The electrolyser does not operate as a pure spot-price follower. Synthesis processes have minimum run-time requirements — Fischer-Tropsch reactors cannot be cold-started hourly. This creates a scheduled flexibility profile: commitment blocks of 6–24 hours during projected surplus windows, with advance scheduling against weather-based generation forecasts. This is a materially different flexibility shape than battery storage or demand response, and it affects how CCU demand interacts with the OGAS2 state-transition probabilities.

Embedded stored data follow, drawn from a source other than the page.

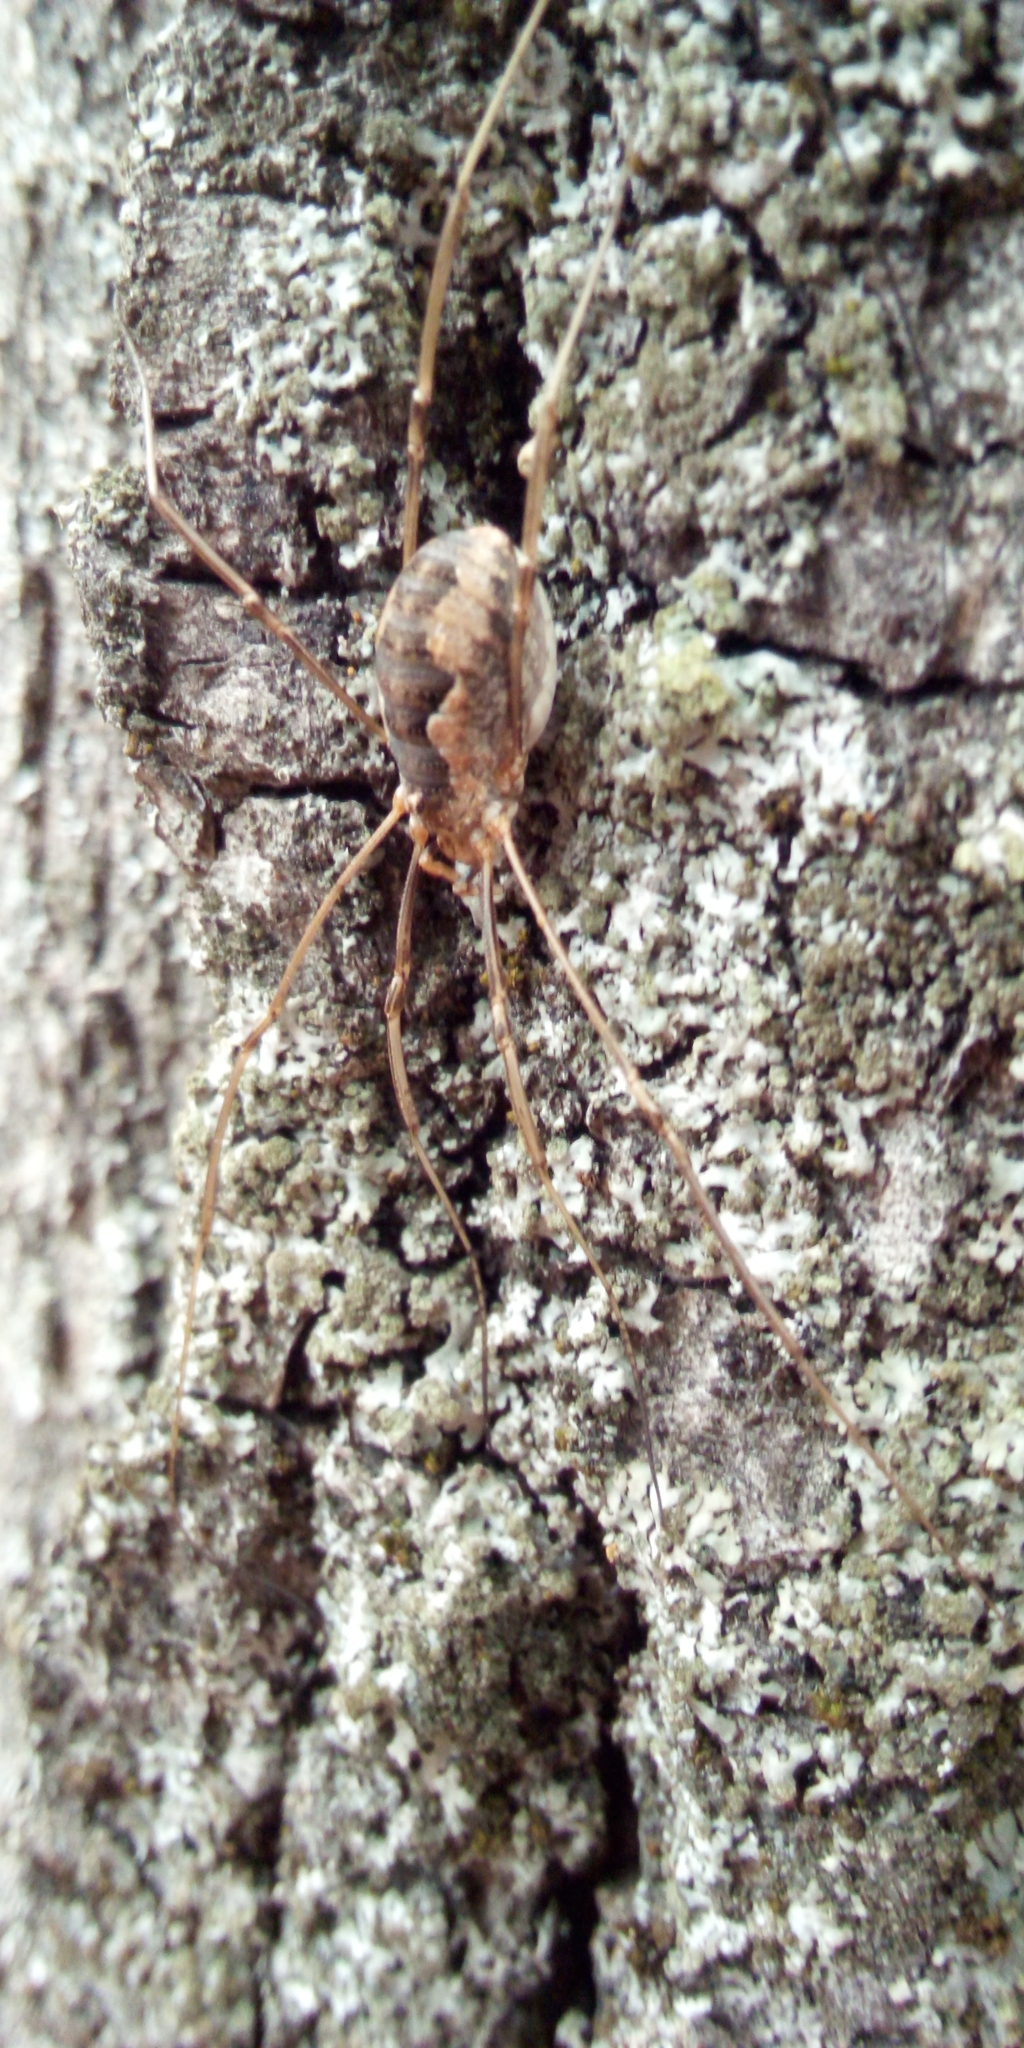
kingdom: Animalia
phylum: Arthropoda
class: Arachnida
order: Opiliones
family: Phalangiidae
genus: Phalangium
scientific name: Phalangium opilio
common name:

A proposed extension to OGAS2 would add a CCU demand tier to the Surplus phase model: when the system is in Surplus state for a projected duration exceeding the minimum synthesis campaign length, CCU nodes are activated, converting surplus electricity to stored chemical value. This dampens the price collapse in deep surplus periods and improves the overall system energy balance — reducing curtailment without creating new intermittency-sensitive capacity.

§ 8

Summary and Forward References

This note establishes the following propositions for integration into subsequent ACI work:

P1. CCU is a structural flexibility sink, not merely an emissions abatement technology. Its analytical home in ACI is the demand-side of the OGAS2 phase-state model.

P2. The process chain is technically validated at bench-to-pilot scale. The ForestCUMP reference (VTT, biogenic CO₂ + steam cracker integration) provides the closest available validated reference for the Varkaus SGFA-retrofit path (WP-019 §3).

P3. The cost structure is dominated by green hydrogen (80–90% of variable production cost). CCU economics are therefore a function of surplus-phase electricity pricing — establishing direct linkage to the OGAS2 surplus-state duration and frequency parameters.

P4. The coordination gap — not the technology gap — is the binding constraint. All five coordination requirements (PPA, CO₂ supply, offtake, policy, FCR-D integration) remain unresolved in Finland as of 2026.

P5. The regulatory market opens 2030–2036. The investment decision window for SGFA-retrofit nodes to capture this market is 2026–2028.

Forward Work
(1) Parameterise electrolyser demand tier in OGAS2 surplus-phase model. (2) Extend WP-019 Varkaus path with ForestCUMP cost reference and three-revenue IRR recalculation. (3) Map coordination requirements against SM-010 financing instrument framework to identify which instruments could resolve the CCU coordination trap. (4) Assess VTT Mobile Synthesis Unit deployment feasibility as SGFA-retrofit pilot at Varkaus or Oulu.
Parent documents: WP-019 — SGFA Retrofit: Regional Economics · SM-010 — Financing Instruments for Energy Clusters · TN-010 — Layered Economic Loss Function

Related: WP-014 — OGAS2 Dynamic Coupled Risk Model · TN-006 — Temporal Elasticity (εₜ) · SM-007 — The Convergence Finding

External reference: VTT Technical Research Centre of Finland. Carbon Capture and Utilisation — Unlocking Value from Emissions. VTT White Paper, 2025/2026.